Andrew Poelstra 46:00
No, it is basically just that it's essentially just that it's too limited in my view, was it was a slightly related point that if we if we find in the future that there is a cool application for more general covenants, because we have like 90% of the functionality already in CTV, it would be a harder sell, then to come back and do it again for an extension. And then also in some cases, there's a possibility that like CTV could somehow be incompatible with with something that otherwise would be a future proposal or there could be efficiency or some sort of interaction there that will be complicated to reason about... but yeah, essentially it is just like... if we're going to get into stuff in the Bitcoin, I would prefer to get the most general things that we could.

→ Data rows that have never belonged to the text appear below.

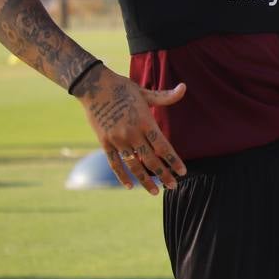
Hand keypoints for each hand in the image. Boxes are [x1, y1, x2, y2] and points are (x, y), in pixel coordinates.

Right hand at [73, 66, 187, 194]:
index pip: (164, 147)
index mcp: (145, 122)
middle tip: (173, 187)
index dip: (174, 161)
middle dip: (164, 175)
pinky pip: (114, 163)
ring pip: (134, 165)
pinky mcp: (105, 142)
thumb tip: (184, 87)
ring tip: (155, 192)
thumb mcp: (145, 93)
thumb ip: (166, 97)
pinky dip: (122, 176)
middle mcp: (132, 133)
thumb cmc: (123, 88)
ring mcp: (117, 139)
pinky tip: (130, 186)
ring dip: (145, 180)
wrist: (94, 86)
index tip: (183, 172)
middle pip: (151, 160)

I suspect that our disagreement is really what is the most general thing that we could, right? I think Jeremy has expressed skepticism that that we could actually get all my stuff into bitcoin even proposed it properly.

Jeremy Rubin 47:02
Yeah, just from the community's perspective, there have been people who like Shinobi who stated publicly that he will not accept anything more complicated than CTV. I don't agree with that as like a like a position that I think is, good, but he has his reasoning and the community is a Harsh Mistress so I don't know if we can actually get everybody on board with something, but I like to try and even for CTV it's hard to get people to "get activated"... So if you do want to be...

Audience 47:35
Groans and laughs about "get activated".

Jeremy Rubin 47:38
So there's utxos.org/signals for people who have reviewed it sufficiently and feel like they could get behind getting the community towards a merge and release and then activation. That's going okay, but it's it's not a snap of a finger, it's like a multi year effort to get everybody feeling like they've reviewed it enough and it is getting enough of a use case they care about over the line.

Shaun Apps 48:03
We'll go ahead and wrap up thank you guys both for for doing this!